Le 4 octobre 2022. Du solaire aux batteries en passant par l’hydrogène, aucune solution énergétique n’a de secret pour Florence Lambert.
Une énergie sans cesse renouvelée
Qui est Florence Lambert ?
Après avoir œuvré à développer les énergies renouvelables au CEA, elle dirige aujourd’hui l’entreprise Genvia, créée en 2021 par l’industriel Schlumberger, le CEA et leurs partenaires.

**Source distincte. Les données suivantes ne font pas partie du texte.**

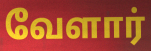
வேளார்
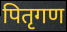
पितृगण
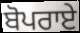
ਬੋਪਰਾਏ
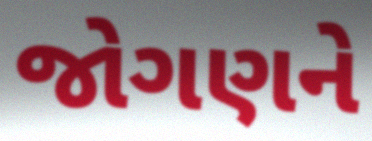
જોગણને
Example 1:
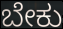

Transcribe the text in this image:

ಬೇಕು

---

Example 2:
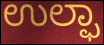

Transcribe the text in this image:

ಉಲ್ಫಾ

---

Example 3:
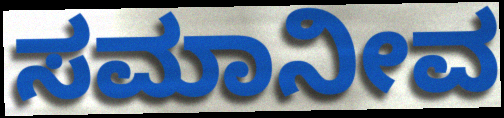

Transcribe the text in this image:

Objectif : industrialiser la fabrication d’électrolyseurs haute température pour produire en masse de l’hydrogène décarboné, une première en France, et contribuer ainsi à atteindre les objectifs de neutralité carbone à horizon 2050. Des enjeux totalement en phase avec les convictions de sa présidente, déterminée à mettre le savoir-faire technologique d’excellence du CEA au service de la transition énergétique.
Florence Lambert partage ses semaines entre Grenoble et Béziers. Avec parfois des sauts de puce à Paris, comme aujourd’hui au Salon Hyvolution, rendez-vous incontournable des acteurs de l’hydrogène, où elle enchaîne les rendez-vous. Son temps est compté à la seconde près. Ce rythme effréné ne l’empêche pas de rester souriante et enthousiaste avec chacun de ses interlocuteurs. Surtout lorsqu’elle se met à parler de son entreprise novatrice qui a pour vocation de décarboner les industries : aciéries, cimenterie et chimie.

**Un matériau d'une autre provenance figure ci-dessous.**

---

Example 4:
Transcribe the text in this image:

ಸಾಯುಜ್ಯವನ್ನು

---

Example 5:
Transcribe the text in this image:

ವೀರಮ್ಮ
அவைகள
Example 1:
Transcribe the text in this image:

Genvia est un modèle unique de partenariat privé-public. D’un côté, 40 brevets développés au CEA. De l’autre, les savoir-faire de l’usine Schlumberger à Béziers. Ça, c’est pour l’attelage. Mais pour rentrer dans une trajectoire industrielle et permettre davantage de rendement, il faut un cavalier. Ou plutôt une cavalière. « C’est un message fort de mettre une ancienne chercheuse à sa tête », admet la présidente.

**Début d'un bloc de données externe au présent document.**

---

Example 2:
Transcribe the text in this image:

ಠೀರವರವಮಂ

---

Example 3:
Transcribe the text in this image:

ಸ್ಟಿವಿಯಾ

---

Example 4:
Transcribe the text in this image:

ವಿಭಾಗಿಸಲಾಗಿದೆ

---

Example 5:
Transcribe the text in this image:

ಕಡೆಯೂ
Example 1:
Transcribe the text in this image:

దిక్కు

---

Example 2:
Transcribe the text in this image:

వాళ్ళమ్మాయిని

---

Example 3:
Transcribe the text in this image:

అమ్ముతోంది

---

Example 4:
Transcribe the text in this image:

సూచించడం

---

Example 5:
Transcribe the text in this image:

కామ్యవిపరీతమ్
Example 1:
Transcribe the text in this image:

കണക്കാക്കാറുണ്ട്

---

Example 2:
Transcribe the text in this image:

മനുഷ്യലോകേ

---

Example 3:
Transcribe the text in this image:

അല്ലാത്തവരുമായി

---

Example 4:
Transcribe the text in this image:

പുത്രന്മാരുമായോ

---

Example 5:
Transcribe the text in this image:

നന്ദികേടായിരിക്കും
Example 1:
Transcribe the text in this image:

Sa nomination n’est pas que le fruit d’un consensus. Elle s’appuie aussi sur les compétences et la vitalité communicative de cette femme de 49 ans. Depuis 22 ans au CEA, la chercheuse a su prendre sa place dans un milieu majoritairement masculin.
Une soif d’apprendre et de comprendre
Sa vocation remonte à ses années collège à Grenoble, où elle est née. Quand d’autres de son âge se passionnent pour le ski alpin, elle rêve d’énergie et de technologie. Visiter une centrale hydroélectrique en Tarentaise la fascine. « Fille d’ouvrier et première génération à avoir le bac, je n’étais absolument pas conditionnée, reconnaît-elle. Mais je voulais comprendre l’atome, la matière et l’énergie. »
Cette soif de connaissance guide toutes ses études jusqu’à un doctorat en électrochimie. Curieuse et bosseuse, Florence Lambert est aussi une pionnière. En témoigne son sujet de thèse financée par l’Ademe, le premier en France et au CEA sur le stockage des énergies renouvelables. « En 1996, ce n’était pas du tout au cœur de la stratégie du CEA », rappelle-t-elle. Elle quitte alors sa ville natale de Grenoble pour rejoindre le centre CEA de Cadarache, où elle commence à creuser le sillon des énergies renouvelables. « C’est un peu l’histoire de ma vie », sourit la bâtisseuse.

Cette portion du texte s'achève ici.